© 2024 CIRANO. All rights reserved.
A CIRANO Associate Researcher and Fellow since 2003, Catherine Eckel is Sarah and John Lindsey Professor in the Liberal Arts and University Distinguished Professor in the Department of Economics at Texas A&M University. There, she directs the Behavioral Economics and Policy program.
Holding a Ph.D. in Economics from the University of Virginia, her research interests are experimental economics, gender, charity, regulation and public enterprise.
She has held faculty positions at the University of British Columbia, Virginia Tech, and the University of Texas at Dallas, where she was founder and director of the Center for Behavioral and Experimental Economic Science.
She is Past President of the Economic Science Association (the professional organization of experimental economists), and was President of the Southern Economic Association (the largest regional association in Economics). She served for two years as an NSF program director for the economics program and currently serves on the Advisory Committee of NSF’s Directorate for Social Behavioral and Economic Sciences. She was co-editor of the Journal of Economic Behavior and Organization (2005-2012), and has served as associate editor or on the editorial boards of twelve journals.

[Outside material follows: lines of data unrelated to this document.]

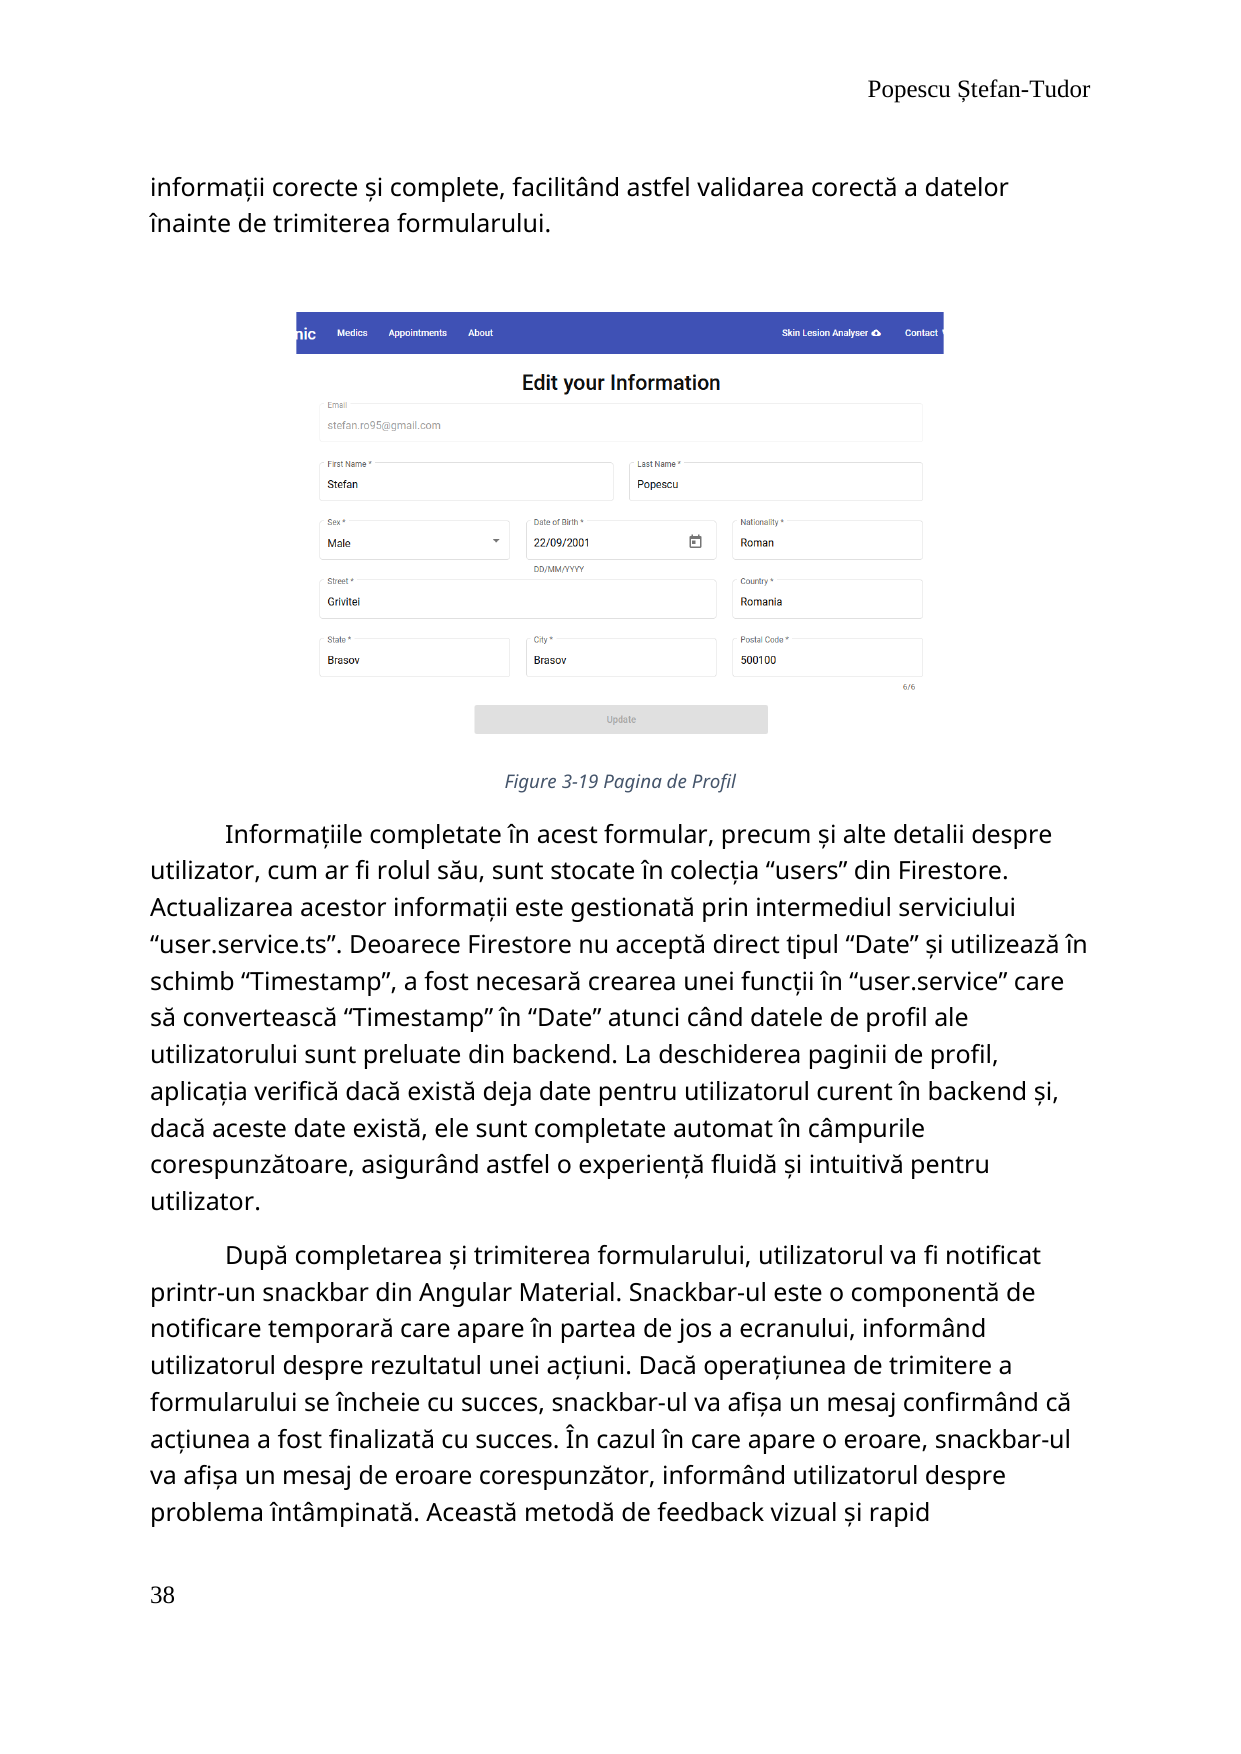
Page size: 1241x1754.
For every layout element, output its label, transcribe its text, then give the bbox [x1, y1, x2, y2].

text Figure 3-14 Pagina de Profil [150, 768, 1090, 793]
picture [296, 312, 944, 749]
text Informațiile completate în acest formular, precum și alte detalii despre utilizator, cum ar fi rolul său, sunt stocate în colecția “users” din Firestore. Actualizarea acestor informații este gestionată prin intermediul serviciului “user.service.ts”. Deoarece Firestore nu acceptă direct tipul “Date” și utilizează în schimb “Timestamp”, a fost necesară crearea unei funcții în “user.service” care să convertească “Timestamp” în “Date” atunci când datele de profil ale utilizatorului sunt preluate din backend. La deschiderea paginii de profil, aplicația verifică dacă există deja date pentru utilizatorul curent în backend și, dacă aceste date există, ele sunt completate automat în câmpurile corespunzătoare, asigurând astfel o experiență fluidă și intuitivă pentru utilizator. [150, 816, 1090, 1218]
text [150, 1237, 1090, 1529]
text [150, 169, 1090, 240]
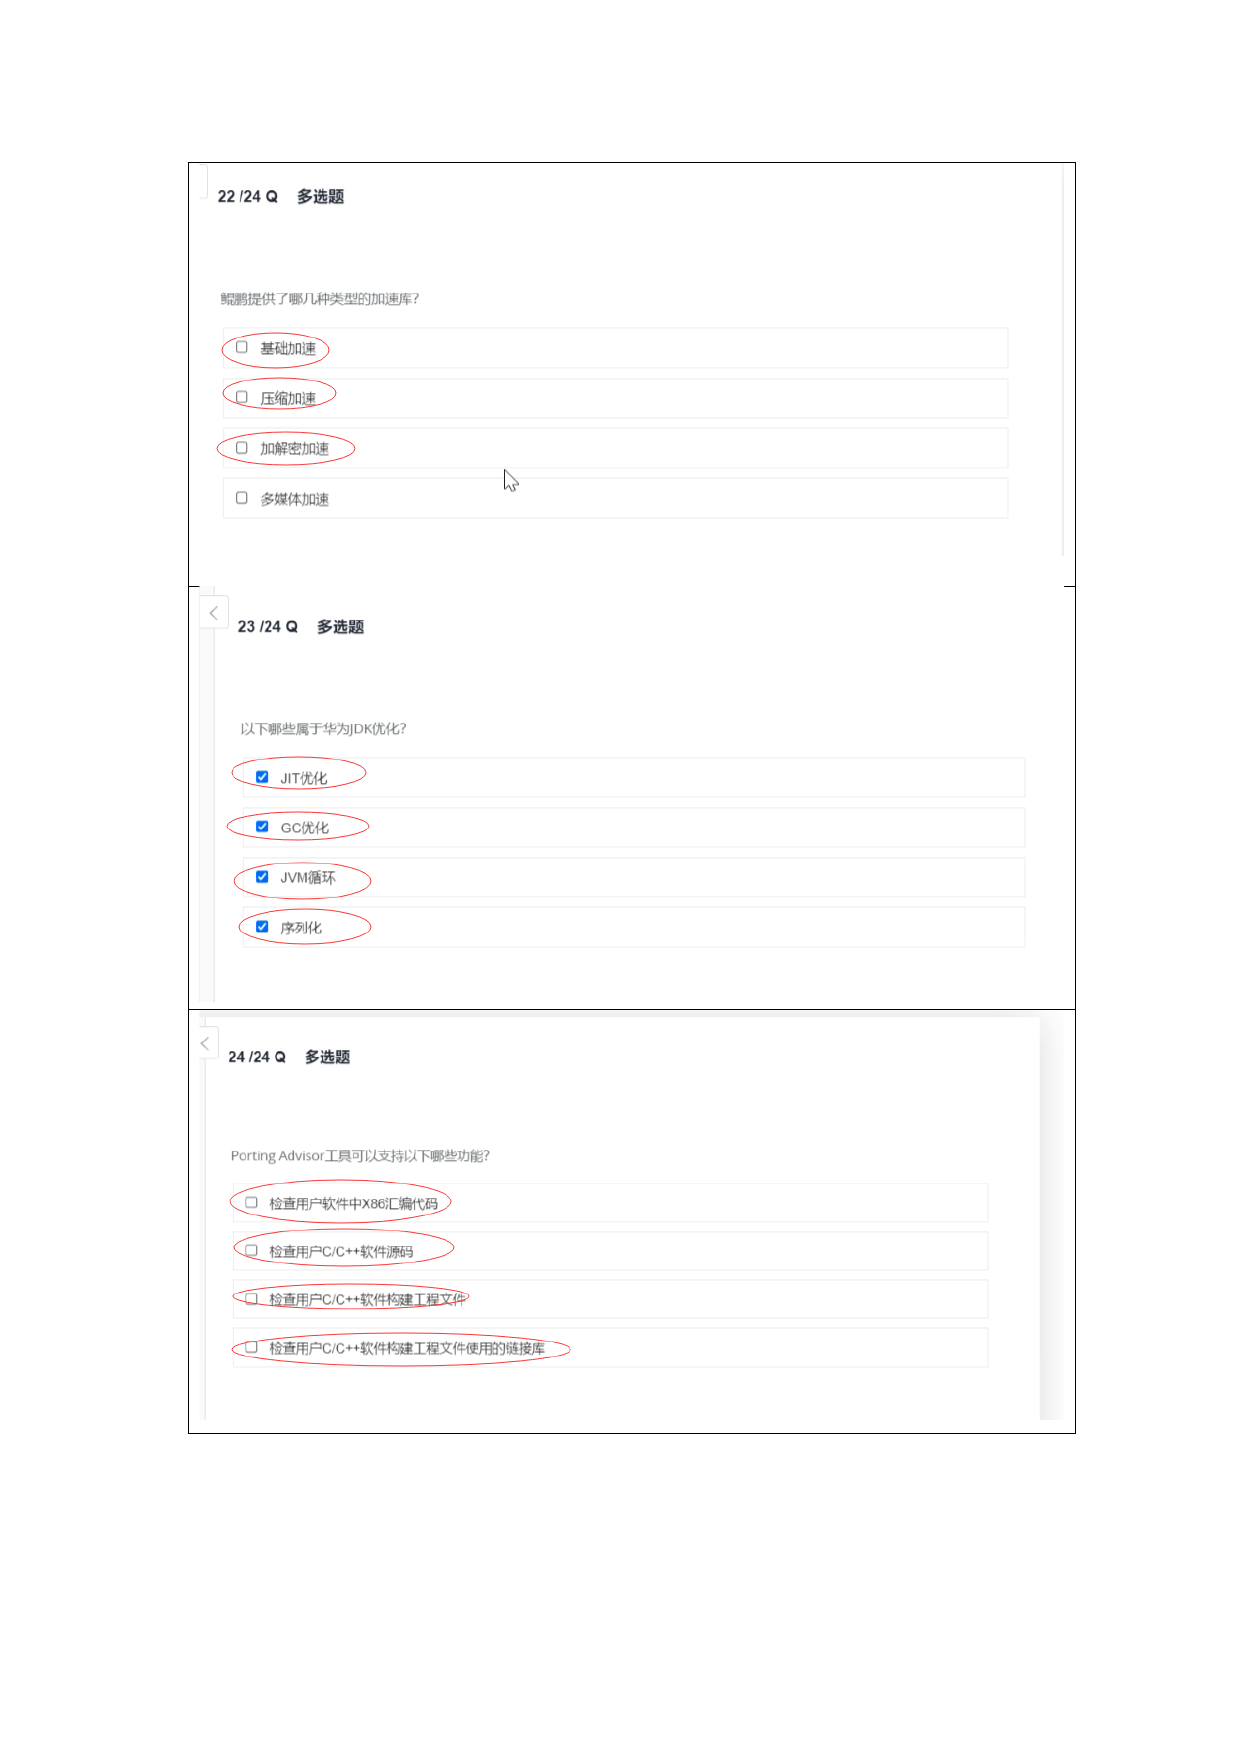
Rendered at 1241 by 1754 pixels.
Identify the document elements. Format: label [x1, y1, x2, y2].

picture [199, 163, 1064, 556]
picture [199, 586, 1065, 1002]
table_cell [189, 587, 1075, 1009]
table_cell [189, 163, 1075, 586]
table_cell [189, 1010, 1075, 1433]
picture [199, 1010, 1064, 1420]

As an experimental economist, she has made important contributions on topics that are both policy-relevant and of interest to the academic community. Examples include studies of: financial decision making; financial markets; altruism and charitable fundraising; preferences and behavior in poor, urban settings; the coordination of counter-terrorism policy; gender differences in preferences and behavior, including risk-taking and cooperation; and discrimination by race and gender in games of trust; racial/ethnic identity and undergraduate academic success. She is or has been a PI or Co-PI on twenty-four grants from the National Science Foundation totaling over $4.4 million. Her research has been funded by private foundations including the Russell Sage Foundation, the Aspen Foundation, and the John D. and Catherine T. MacArthur Foundation.
Catherine Eckel is an award-winning teacher, and enjoys engaging undergraduate students in original research projects. She has advised 15 Ph.D. dissertations, and her students hold faculty positions in the US and around the world. In January 2013, she was awarded the prestigious Carolyn Shaw Bell Award, given annually by the American Economic Association Committee on the Status of Women in the Economics Profession, for her work developing and participating in mentoring programs for women assistant professors.